As survival of overwintering G. truncatula at the beginning of April (Table II) was 30.9 % in the riverbank group and 28.5 % in islet snails, there was a low recapture rate among experienced snails during winter months. This finding disagrees with values reported by several authors on snail densities in their natural habitats during winter because the numbers of G. truncatula remained low and stable enough from November to March, either in swampy meadows and road ditches on acid soil (Rondelaud, 1977; Rondelaud & Mage, 1992) or along river banks upstream from a dam (Hourdin ). As no study was carried out on the survival of snails during winter months in the Creuse River in 2009-2010, it is difficult to specify if this low recapture rate is due to environmental conditions, F. hepatica infection, or both.

Compared to snails originating from sites frequented by cattle in the past, the G. truncatula coming from islet banks are also able to sustain larval development of the parasite. However, these islet snails showed several modifications in the characteristics of F. hepatica infection: i) the high number of NCS snails which died without cercarial shedding; ii) the redial burden and cercarial production were significantly lower than those noted in the riverbank group; and iii) a single shedding wave for most CS snails. These three findings suggest the existence of an incomplete adaptation between islet snails and the parasite, as demonstrated by Rondelaud (1993), Vignoles for other riverbank populations of G. truncatula experimentally infected with F. hepatica.

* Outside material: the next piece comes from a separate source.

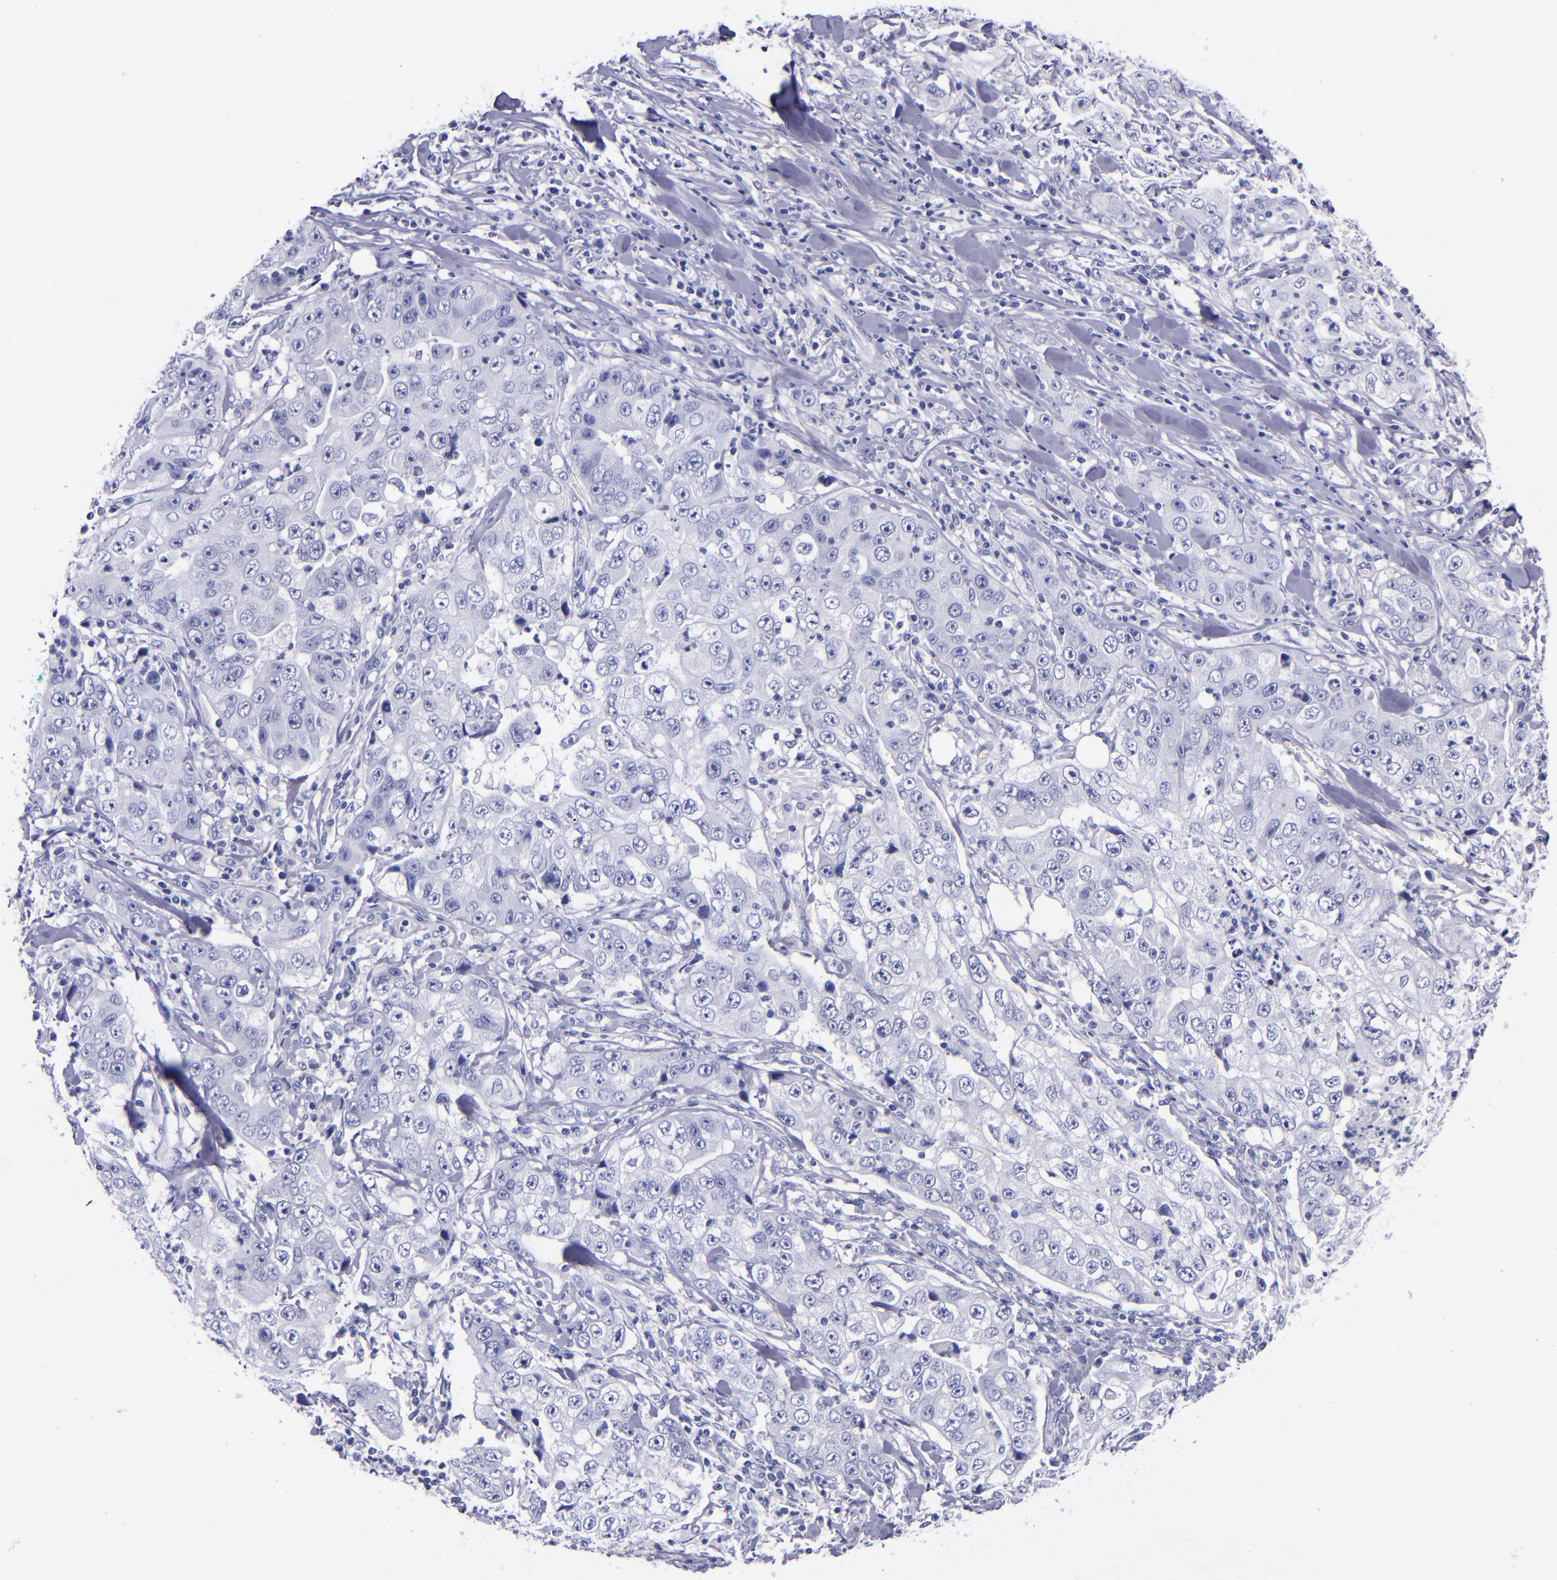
{"staining": {"intensity": "negative", "quantity": "none", "location": "none"}, "tissue": "lung cancer", "cell_type": "Tumor cells", "image_type": "cancer", "snomed": [{"axis": "morphology", "description": "Squamous cell carcinoma, NOS"}, {"axis": "topography", "description": "Lung"}], "caption": "Tumor cells show no significant positivity in lung cancer. Nuclei are stained in blue.", "gene": "SV2A", "patient": {"sex": "male", "age": 64}}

A contrario, the above results confirmed the necessity of frequent natural contacts between the population of snails and F. hepatica for having a normal development of the parasite within the snail (Rondelaud & Dreyfuss, 1996), thus strongly supporting the coadaptation of local hosts and parasite. However, this interpretation disagreed with other data noted by our team because Spanish isolates of F. hepatica miracidia, coming from cattle infections, were more infective to French populations of G. truncatula than miracidial isolates originating from central France (Gasnier ). A higher prevalence of F. hepatica infection and a greater cercarial production were also noted in allopatric combinations of French snails and Moroccan miracidia (Goumghar ). In our opinion, the findings reported by the above authors might be interpreted as the consequence of a strategy developed by the parasite when it infects snail populations other than its usual intermediate hosts.

In conclusion, if the populations of G. truncatula used in the present study have had no natural contact with infected herbivores since the three last decades (riverbank group) or at least 1900 (islet snails), they are able of sustaining larval development of the parasite, even if several characteristics of snail infection have changed.